Extracted records:
□ □ □ □

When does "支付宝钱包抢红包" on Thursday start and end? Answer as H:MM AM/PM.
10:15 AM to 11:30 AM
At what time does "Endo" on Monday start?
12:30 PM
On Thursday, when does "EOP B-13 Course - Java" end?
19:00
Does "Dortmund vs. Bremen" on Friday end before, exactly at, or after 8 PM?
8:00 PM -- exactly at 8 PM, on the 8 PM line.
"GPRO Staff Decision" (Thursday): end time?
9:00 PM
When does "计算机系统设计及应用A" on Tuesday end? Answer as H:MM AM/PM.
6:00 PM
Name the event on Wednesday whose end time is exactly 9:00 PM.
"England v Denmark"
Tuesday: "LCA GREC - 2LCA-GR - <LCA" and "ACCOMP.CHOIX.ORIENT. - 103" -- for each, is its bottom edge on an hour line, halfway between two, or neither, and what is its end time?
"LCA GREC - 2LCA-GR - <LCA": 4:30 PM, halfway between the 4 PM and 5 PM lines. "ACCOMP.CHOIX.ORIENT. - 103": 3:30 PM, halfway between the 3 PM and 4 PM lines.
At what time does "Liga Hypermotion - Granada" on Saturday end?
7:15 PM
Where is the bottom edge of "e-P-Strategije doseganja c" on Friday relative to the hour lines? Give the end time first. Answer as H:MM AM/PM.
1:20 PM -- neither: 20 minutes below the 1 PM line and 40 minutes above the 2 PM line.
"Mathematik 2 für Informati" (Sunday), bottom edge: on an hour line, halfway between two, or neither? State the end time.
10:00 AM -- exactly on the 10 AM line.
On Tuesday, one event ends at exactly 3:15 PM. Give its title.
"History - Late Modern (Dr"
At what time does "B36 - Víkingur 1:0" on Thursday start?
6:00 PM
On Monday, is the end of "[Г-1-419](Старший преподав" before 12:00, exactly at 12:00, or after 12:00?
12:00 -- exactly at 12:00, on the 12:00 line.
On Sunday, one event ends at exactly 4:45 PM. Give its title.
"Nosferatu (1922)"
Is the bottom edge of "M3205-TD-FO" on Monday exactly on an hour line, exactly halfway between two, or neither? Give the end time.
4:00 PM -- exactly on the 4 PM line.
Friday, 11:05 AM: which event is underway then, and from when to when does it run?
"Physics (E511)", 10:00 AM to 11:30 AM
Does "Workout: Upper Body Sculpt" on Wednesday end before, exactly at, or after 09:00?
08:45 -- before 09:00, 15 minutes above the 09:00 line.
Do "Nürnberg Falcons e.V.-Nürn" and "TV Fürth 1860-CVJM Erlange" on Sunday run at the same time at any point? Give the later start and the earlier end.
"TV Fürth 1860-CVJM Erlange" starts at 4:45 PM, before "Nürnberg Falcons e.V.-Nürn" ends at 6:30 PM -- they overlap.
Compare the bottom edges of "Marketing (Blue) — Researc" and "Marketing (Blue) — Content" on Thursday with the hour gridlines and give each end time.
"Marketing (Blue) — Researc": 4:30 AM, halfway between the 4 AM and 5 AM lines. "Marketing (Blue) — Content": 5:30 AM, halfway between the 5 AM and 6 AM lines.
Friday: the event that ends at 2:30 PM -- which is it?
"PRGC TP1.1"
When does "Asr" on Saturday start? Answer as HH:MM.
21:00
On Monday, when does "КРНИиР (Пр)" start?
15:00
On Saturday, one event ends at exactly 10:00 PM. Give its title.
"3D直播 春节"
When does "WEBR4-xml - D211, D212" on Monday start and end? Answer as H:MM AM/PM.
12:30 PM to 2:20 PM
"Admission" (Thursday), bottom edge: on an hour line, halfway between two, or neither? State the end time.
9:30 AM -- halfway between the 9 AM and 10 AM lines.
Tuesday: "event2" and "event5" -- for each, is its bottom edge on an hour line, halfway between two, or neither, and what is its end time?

□ □ □ □

## Written instruction:
Retype all of the data above word for word, line by line, in the same order.

## Written answer:
When does "支付宝钱包抢红包" on Thursday start and end? Answer as H:MM AM/PM.
10:15 AM to 11:30 AM
At what time does "Endo" on Monday start?
12:30 PM
On Thursday, when does "EOP B-13 Course - Java" end?
19:00
Does "Dortmund vs. Bremen" on Friday end before, exactly at, or after 8 PM?
8:00 PM -- exactly at 8 PM, on the 8 PM line.
"GPRO Staff Decision" (Thursday): end time?
9:00 PM
When does "计算机系统设计及应用A" on Tuesday end? Answer as H:MM AM/PM.
6:00 PM
Name the event on Wednesday whose end time is exactly 9:00 PM.
"England v Denmark"
Tuesday: "LCA GREC - 2LCA-GR - <LCA" and "ACCOMP.CHOIX.ORIENT. - 103" -- for each, is its bottom edge on an hour line, halfway between two, or neither, and what is its end time?
"LCA GREC - 2LCA-GR - <LCA": 4:30 PM, halfway between the 4 PM and 5 PM lines. "ACCOMP.CHOIX.ORIENT. - 103": 3:30 PM, halfway between the 3 PM and 4 PM lines.
At what time does "Liga Hypermotion - Granada" on Saturday end?
7:15 PM
Where is the bottom edge of "e-P-Strategije doseganja c" on Friday relative to the hour lines? Give the end time first. Answer as H:MM AM/PM.
1:20 PM -- neither: 20 minutes below the 1 PM line and 40 minutes above the 2 PM line.
"Mathematik 2 für Informati" (Sunday), bottom edge: on an hour line, halfway between two, or neither? State the end time.
10:00 AM -- exactly on the 10 AM line.
On Tuesday, one event ends at exactly 3:15 PM. Give its title.
"History - Late Modern (Dr"
At what time does "B36 - Víkingur 1:0" on Thursday start?
6:00 PM
On Monday, is the end of "[Г-1-419](Старший преподав" before 12:00, exactly at 12:00, or after 12:00?
12:00 -- exactly at 12:00, on the 12:00 line.
On Sunday, one event ends at exactly 4:45 PM. Give its title.
"Nosferatu (1922)"
Is the bottom edge of "M3205-TD-FO" on Monday exactly on an hour line, exactly halfway between two, or neither? Give the end time.
4:00 PM -- exactly on the 4 PM line.
Friday, 11:05 AM: which event is underway then, and from when to when does it run?
"Physics (E511)", 10:00 AM to 11:30 AM
Does "Workout: Upper Body Sculpt" on Wednesday end before, exactly at, or after 09:00?
08:45 -- before 09:00, 15 minutes above the 09:00 line.
Do "Nürnberg Falcons e.V.-Nürn" and "TV Fürth 1860-CVJM Erlange" on Sunday run at the same time at any point? Give the later start and the earlier end.
"TV Fürth 1860-CVJM Erlange" starts at 4:45 PM, before "Nürnberg Falcons e.V.-Nürn" ends at 6:30 PM -- they overlap.
Compare the bottom edges of "Marketing (Blue) — Researc" and "Marketing (Blue) — Content" on Thursday with the hour gridlines and give each end time.
"Marketing (Blue) — Researc": 4:30 AM, halfway between the 4 AM and 5 AM lines. "Marketing (Blue) — Content": 5:30 AM, halfway between the 5 AM and 6 AM lines.
Friday: the event that ends at 2:30 PM -- which is it?
"PRGC TP1.1"
When does "Asr" on Saturday start? Answer as HH:MM.
21:00
On Monday, when does "КРНИиР (Пр)" start?
15:00
On Saturday, one event ends at exactly 10:00 PM. Give its title.
"3D直播 春节"
When does "WEBR4-xml - D211, D212" on Monday start and end? Answer as H:MM AM/PM.
12:30 PM to 2:20 PM
"Admission" (Thursday), bottom edge: on an hour line, halfway between two, or neither? State the end time.
9:30 AM -- halfway between the 9 AM and 10 AM lines.
Tuesday: "event2" and "event5" -- for each, is its bottom edge on an hour line, halfway between two, or neither, and what is its end time?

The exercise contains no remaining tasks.